Of course, however misguided at times, neither side is anything like Nazi Germany.
The museum houses a marvelously crafted series of multimedia exhibits chronicling the American Civil War and its antecedents. We slowly walked through them: watching abolitionism, the movement to abolish slavery rather than simply free slaves, slowly take hold from its beginnings around 1776; watching slavery become a major issue in the new western States that joined the union after the Louisiana Purchase; watching ever-increasing tension between the slavery States and the others; and finally watching four years of hell unfold after South Carolina seceded from the union and started the Civil War. The presentation was as balanced as it was informative. Four years is a long time to be at war on your own soil.

At about the same time, on the same day, Charlie Kirk was murdered in Orem, Utah.
Extremists, particularly on the left, went collectively berserk. I had barely heard of him before then. But the sight of so many cheering this cold-blooded murder, in front of his poor wife, was sickening and disgusting. I tried pointing out the inhumanity of these cheers to a Santa Cruz restauranteur cheering on FaceBook, a guy I liked, and he doubled down. People are losing their minds.
The next phase in this madness was asserting that a Second Amendment advocate, like Kirk, reaped what he had himself sown when he died by gunfire. An Oxbridge educated English friend who lives in the US phrased it thus: “If you live (and monetize) by . . . full-throated Second Amendment fanboying, then… maybe what you put around will come around.” No, absolutely not, no one deserves to be murdered, whatever he feels about the Second Amendment. (It confirms that “. . . the right of the people to keep and bear Arms, shall not be infringed”).

All the extremists, both on the left and right, were so angry and full of hate! Here’s that cultured Englishman again: “Kirk was an asshole. A dangerous, regressive troll, a grifter and racist pushing Christo-fascism and White Nationalism.” Wow! All that!
In their anger, these people are even making up words. Who exactly are Christo-fascists? The young people hugging each other and praying in this photo? No, unlike for George Floyd, no mourning riots occurred for Charlie Kirk.
It is a time of division and passion in the US that reminds me of the late 1960s and early 1970s, when the older generation insisted that their sons to go to Vietnam for Uncle Sam, and the sons responded, loudly and in unison, “hell, no, we won’t go!” The country is built that way, and has grown up that way over 250 years. The fights go on, with wonderful highs like the Civil Rights Acts of the 1960’s, and terrible lows like the assassination of JFK and his brother.

Bobby Kennedy arrived in Indianapolis on his Presidential campaign trail, a few months before he too was killed, to be told that Martin Luther King had been shot. He informed his audience, knowing the emptiness and rage that the news would provoke. While riots and burning erupted in many cities across the country following King’s death, Indianapolis stayed calm.
Partly, that must have been because his audience knew that Kennedy had lost his older brother the same way.
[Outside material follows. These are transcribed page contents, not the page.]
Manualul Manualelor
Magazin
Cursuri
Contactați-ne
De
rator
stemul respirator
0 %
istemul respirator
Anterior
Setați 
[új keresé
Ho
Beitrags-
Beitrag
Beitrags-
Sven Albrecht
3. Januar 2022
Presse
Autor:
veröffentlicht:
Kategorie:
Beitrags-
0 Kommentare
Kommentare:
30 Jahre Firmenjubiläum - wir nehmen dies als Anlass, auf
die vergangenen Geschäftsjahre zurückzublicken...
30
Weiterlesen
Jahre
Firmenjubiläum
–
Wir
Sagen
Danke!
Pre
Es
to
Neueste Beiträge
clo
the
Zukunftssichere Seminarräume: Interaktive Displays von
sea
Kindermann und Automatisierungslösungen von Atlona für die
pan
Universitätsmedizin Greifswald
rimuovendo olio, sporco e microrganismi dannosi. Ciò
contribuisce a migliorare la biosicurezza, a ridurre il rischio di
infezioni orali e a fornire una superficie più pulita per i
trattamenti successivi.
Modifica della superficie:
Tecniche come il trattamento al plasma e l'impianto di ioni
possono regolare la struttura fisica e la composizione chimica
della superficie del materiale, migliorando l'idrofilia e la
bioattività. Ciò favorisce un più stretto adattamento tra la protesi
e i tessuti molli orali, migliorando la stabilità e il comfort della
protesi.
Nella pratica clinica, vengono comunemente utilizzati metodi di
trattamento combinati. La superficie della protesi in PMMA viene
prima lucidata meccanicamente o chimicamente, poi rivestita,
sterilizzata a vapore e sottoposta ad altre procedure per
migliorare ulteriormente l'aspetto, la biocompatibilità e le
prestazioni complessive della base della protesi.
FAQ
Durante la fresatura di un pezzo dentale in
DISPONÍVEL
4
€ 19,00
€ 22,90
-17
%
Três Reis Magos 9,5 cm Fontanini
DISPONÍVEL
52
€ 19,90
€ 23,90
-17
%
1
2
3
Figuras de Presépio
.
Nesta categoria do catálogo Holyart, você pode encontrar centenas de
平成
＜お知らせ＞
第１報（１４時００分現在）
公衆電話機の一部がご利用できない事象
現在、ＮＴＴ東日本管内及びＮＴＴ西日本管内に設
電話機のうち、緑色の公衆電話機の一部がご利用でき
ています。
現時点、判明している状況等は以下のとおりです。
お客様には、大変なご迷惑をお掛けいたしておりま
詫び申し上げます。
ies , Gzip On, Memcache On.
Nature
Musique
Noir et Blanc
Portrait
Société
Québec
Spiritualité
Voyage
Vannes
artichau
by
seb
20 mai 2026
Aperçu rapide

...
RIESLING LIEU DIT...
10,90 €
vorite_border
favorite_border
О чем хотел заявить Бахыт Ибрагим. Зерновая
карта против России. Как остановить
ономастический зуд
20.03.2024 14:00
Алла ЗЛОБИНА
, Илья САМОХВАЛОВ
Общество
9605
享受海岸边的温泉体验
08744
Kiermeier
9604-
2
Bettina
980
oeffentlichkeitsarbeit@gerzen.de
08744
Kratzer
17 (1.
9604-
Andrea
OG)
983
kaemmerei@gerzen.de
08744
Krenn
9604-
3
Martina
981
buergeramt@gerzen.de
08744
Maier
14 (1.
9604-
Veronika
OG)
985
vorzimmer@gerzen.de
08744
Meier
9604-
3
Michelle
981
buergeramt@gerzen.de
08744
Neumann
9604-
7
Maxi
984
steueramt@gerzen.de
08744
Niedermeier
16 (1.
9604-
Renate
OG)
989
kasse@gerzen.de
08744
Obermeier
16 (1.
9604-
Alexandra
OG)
But what he said that night must have helped keep the peace: “we have to make an effort in the United States, we have to make an effort to understand, to go beyond these rather difficult times. . . . What we need in the United States is not division; what we need in the United States is not hatred; what we need in the United States is not violence or lawlessness; but love and wisdom, and compassion toward one another, and a feeling of justice toward those who still suffer within our country, whether they be white or they be black.”
Amen.
My first trip to the US was in 1970. After several more visits, I immigrated in 1975. It was a trying time for the country then, as it is now. This immigrant is coming home.